■ Exercise: Below are several entries. Transcribe exactly those lines that fall from the one with "camera: 40 degrees left, 5 degrees down" through the one with "(1074, 474) = (768, 364): radio -> globe", end lines included.

*** Opening Task inputs ***

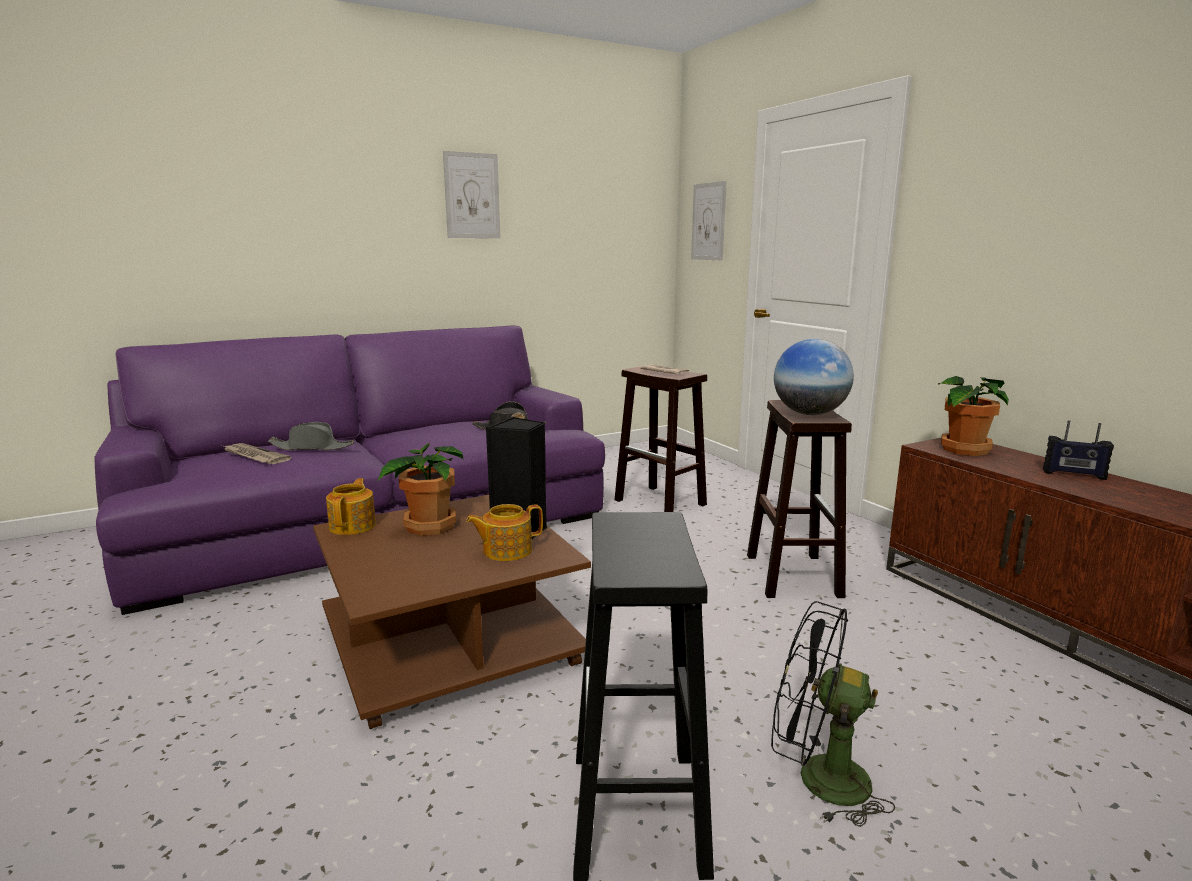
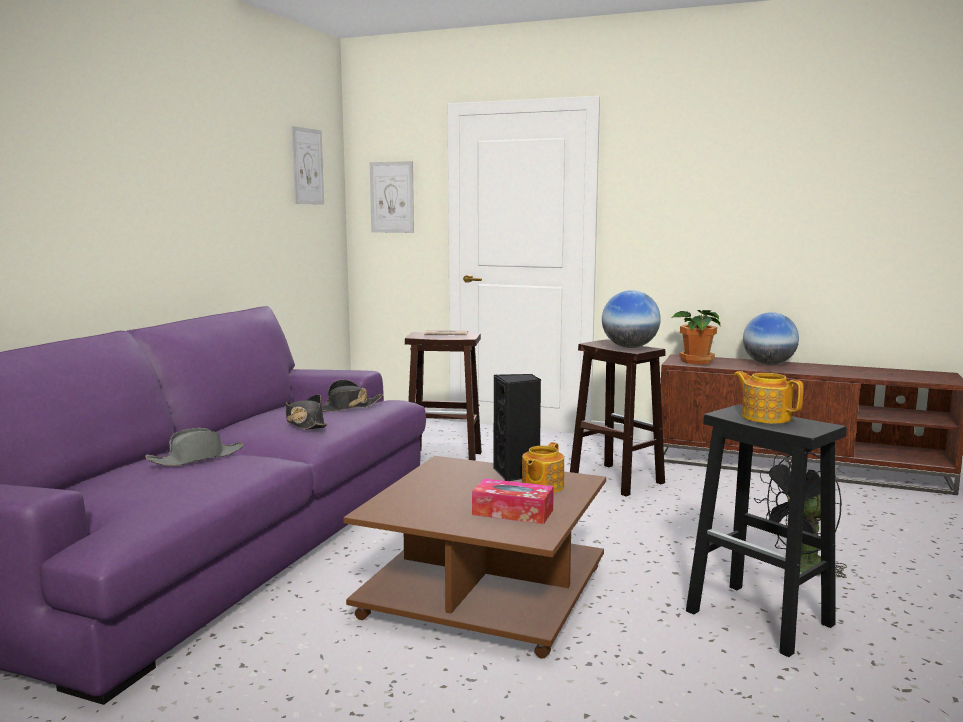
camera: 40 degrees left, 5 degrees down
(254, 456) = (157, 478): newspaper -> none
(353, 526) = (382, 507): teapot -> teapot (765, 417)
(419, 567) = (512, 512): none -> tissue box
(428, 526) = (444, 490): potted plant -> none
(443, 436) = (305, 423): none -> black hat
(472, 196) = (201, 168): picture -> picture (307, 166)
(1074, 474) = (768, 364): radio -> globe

*** Closing Task inputs ***
*** Opening Task inputs ***

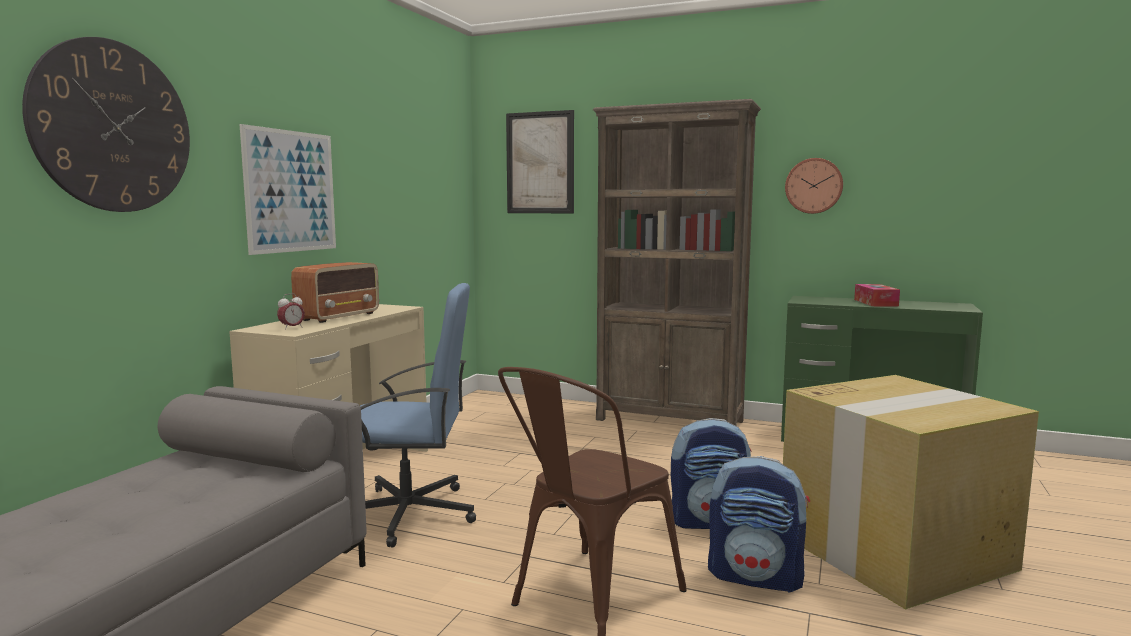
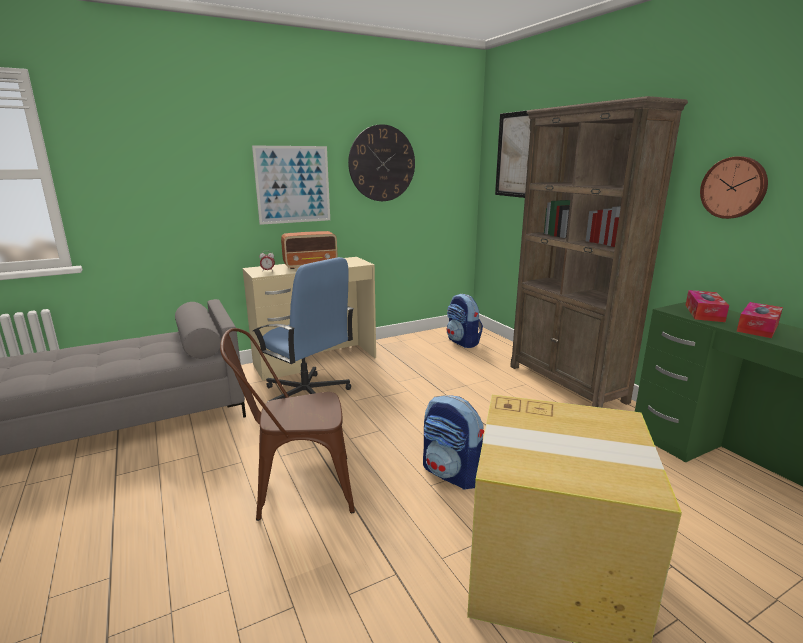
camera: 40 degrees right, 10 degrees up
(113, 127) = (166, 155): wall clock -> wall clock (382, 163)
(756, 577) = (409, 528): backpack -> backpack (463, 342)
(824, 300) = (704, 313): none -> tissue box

*** Closing Task inputs ***
*** Opening Task inputs ***

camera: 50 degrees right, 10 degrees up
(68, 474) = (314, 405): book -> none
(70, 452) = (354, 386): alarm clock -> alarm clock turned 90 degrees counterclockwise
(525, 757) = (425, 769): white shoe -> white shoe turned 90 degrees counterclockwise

*** Closing Task inputs ***

■ Written solution:
camera: 40 degrees left, 5 degrees down
(254, 456) = (157, 478): newspaper -> none
(353, 526) = (382, 507): teapot -> teapot (765, 417)
(419, 567) = (512, 512): none -> tissue box
(428, 526) = (444, 490): potted plant -> none
(443, 436) = (305, 423): none -> black hat
(472, 196) = (201, 168): picture -> picture (307, 166)
(1074, 474) = (768, 364): radio -> globe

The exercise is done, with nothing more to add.